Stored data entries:
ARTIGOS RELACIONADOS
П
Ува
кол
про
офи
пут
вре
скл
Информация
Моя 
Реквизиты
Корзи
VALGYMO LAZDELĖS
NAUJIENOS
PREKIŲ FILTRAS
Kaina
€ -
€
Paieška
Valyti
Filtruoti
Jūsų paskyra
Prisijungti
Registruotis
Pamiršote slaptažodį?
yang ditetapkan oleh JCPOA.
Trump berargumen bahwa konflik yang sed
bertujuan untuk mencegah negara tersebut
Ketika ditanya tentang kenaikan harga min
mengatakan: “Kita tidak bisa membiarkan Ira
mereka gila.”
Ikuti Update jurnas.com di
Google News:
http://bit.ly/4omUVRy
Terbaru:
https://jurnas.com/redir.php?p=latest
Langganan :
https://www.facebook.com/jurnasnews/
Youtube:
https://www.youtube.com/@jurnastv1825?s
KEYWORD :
---
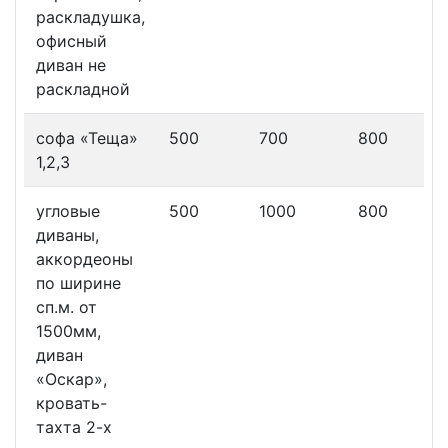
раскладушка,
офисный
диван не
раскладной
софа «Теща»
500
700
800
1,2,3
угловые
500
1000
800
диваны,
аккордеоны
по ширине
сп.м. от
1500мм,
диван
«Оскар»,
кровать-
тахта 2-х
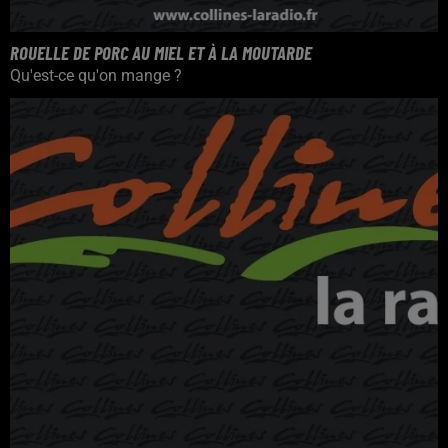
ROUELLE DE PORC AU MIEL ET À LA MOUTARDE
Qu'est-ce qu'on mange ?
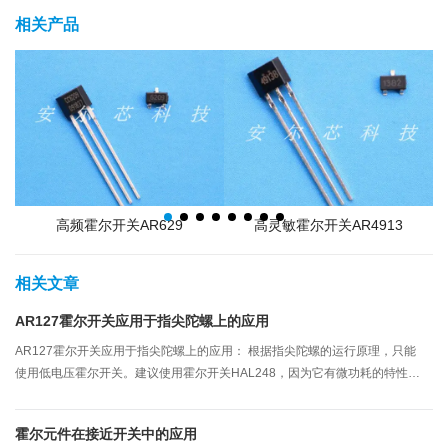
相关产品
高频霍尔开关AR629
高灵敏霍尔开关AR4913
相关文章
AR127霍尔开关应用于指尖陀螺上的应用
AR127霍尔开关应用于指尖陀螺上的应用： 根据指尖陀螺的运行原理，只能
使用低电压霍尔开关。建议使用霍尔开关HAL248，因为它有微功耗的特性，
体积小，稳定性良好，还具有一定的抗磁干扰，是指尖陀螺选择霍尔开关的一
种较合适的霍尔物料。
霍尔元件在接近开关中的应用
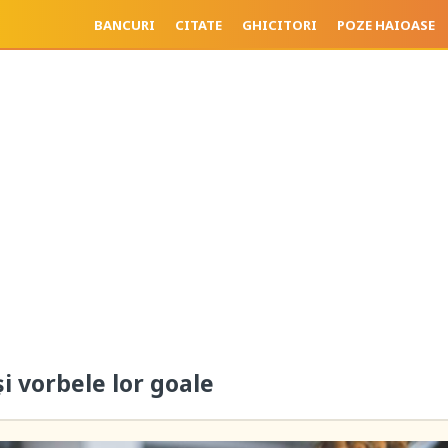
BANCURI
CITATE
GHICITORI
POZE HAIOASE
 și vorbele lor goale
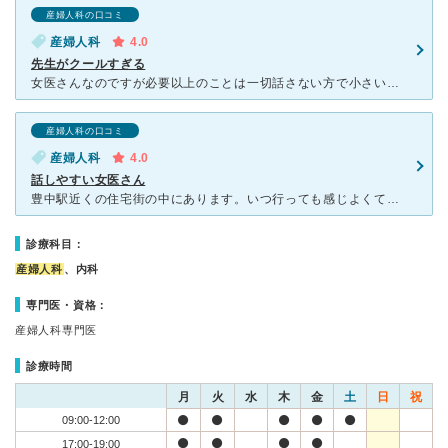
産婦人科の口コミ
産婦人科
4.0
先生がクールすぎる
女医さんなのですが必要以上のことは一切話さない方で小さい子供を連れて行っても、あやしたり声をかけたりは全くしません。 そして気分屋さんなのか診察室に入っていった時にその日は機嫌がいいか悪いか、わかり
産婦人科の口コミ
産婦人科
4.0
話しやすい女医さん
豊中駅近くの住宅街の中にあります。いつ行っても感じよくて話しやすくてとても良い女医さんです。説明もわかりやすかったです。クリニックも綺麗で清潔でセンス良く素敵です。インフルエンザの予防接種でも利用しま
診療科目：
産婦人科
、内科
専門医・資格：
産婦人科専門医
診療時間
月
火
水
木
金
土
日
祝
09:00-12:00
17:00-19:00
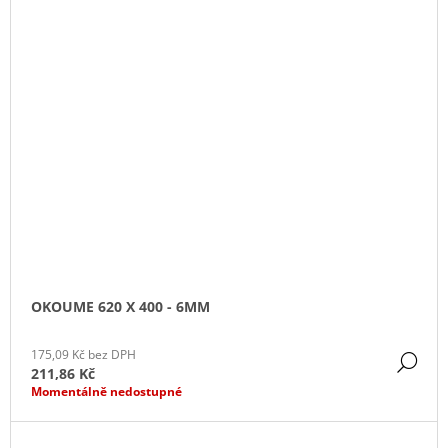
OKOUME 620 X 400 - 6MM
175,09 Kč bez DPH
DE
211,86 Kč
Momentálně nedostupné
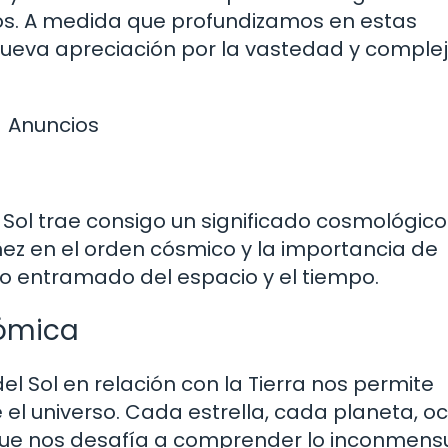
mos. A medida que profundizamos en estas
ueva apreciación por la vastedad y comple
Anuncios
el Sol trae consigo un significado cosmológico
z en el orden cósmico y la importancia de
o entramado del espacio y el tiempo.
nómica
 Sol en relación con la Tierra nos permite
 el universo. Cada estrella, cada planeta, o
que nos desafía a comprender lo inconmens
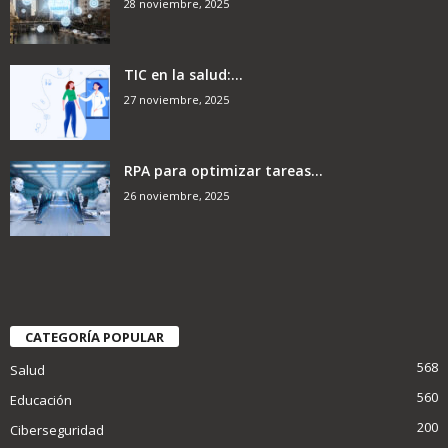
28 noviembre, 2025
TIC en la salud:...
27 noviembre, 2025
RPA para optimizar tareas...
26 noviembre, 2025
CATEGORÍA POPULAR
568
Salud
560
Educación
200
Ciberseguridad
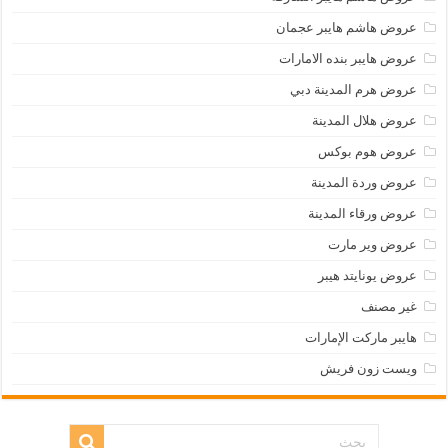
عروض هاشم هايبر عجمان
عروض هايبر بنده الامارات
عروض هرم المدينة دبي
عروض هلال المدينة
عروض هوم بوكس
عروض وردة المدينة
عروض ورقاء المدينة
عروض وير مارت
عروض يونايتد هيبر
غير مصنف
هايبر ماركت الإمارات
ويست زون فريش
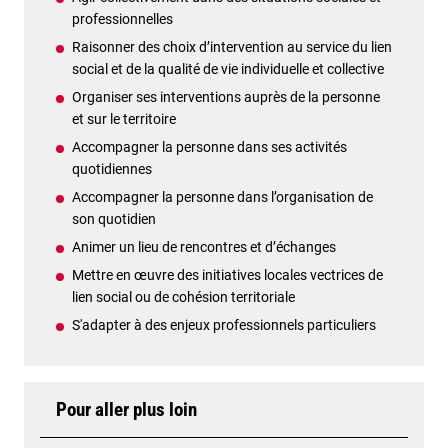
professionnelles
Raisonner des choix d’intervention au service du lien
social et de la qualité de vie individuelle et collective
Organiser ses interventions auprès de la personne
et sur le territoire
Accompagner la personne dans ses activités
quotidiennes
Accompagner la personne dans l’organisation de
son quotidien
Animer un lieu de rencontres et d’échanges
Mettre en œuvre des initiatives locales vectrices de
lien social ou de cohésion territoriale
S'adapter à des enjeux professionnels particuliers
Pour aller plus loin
---
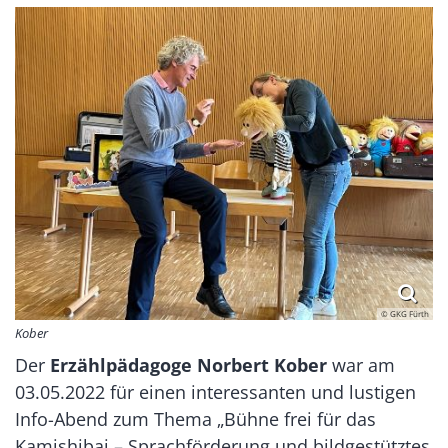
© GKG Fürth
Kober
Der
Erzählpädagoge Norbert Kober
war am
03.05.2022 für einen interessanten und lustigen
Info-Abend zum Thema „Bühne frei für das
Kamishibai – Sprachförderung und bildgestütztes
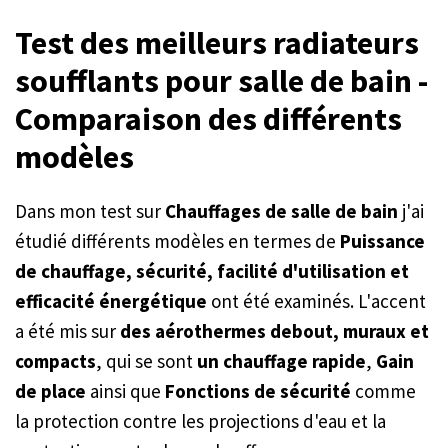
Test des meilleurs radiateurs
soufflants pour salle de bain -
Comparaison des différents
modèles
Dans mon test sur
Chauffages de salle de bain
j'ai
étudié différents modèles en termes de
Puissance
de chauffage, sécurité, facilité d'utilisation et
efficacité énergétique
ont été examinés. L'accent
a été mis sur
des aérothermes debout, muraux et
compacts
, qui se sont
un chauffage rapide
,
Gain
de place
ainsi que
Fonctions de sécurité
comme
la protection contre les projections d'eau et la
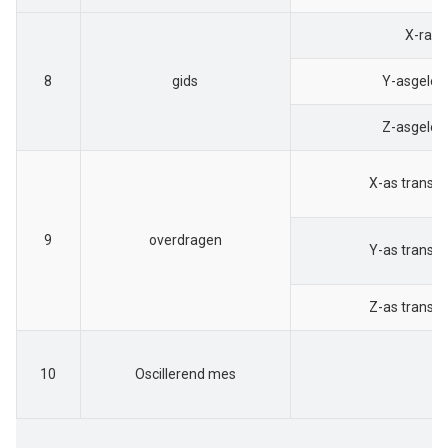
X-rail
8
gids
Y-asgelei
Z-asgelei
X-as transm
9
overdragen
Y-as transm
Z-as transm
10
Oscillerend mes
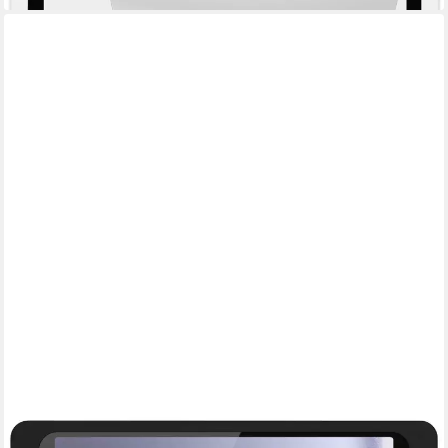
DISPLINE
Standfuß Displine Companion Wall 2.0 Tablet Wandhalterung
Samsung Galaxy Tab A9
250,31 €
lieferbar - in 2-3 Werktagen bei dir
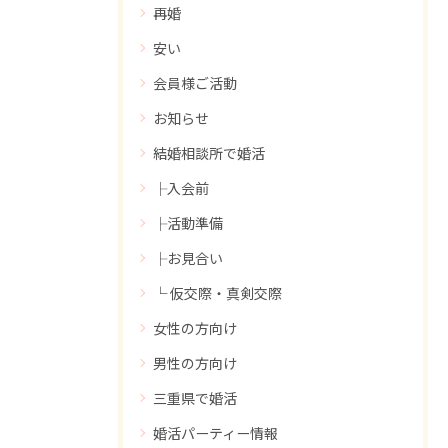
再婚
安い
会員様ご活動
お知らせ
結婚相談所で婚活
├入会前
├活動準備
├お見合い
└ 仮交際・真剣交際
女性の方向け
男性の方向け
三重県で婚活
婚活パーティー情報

What needs to be done:
Above are the entries. Copy exactly the part that opens with the line containing "ARTIGOS RELACIONADOS" and closes with the line containing "yang ditetapkan oleh JCPOA.", and no more.

Problem solution:
ARTIGOS RELACIONADOS
П
Ува
кол
про
офи
пут
вре
скл
Информация
Моя 
Реквизиты
Корзи
VALGYMO LAZDELĖS
NAUJIENOS
PREKIŲ FILTRAS
Kaina
€ -
€
Paieška
Valyti
Filtruoti
Jūsų paskyra
Prisijungti
Registruotis
Pamiršote slaptažodį?
yang ditetapkan oleh JCPOA.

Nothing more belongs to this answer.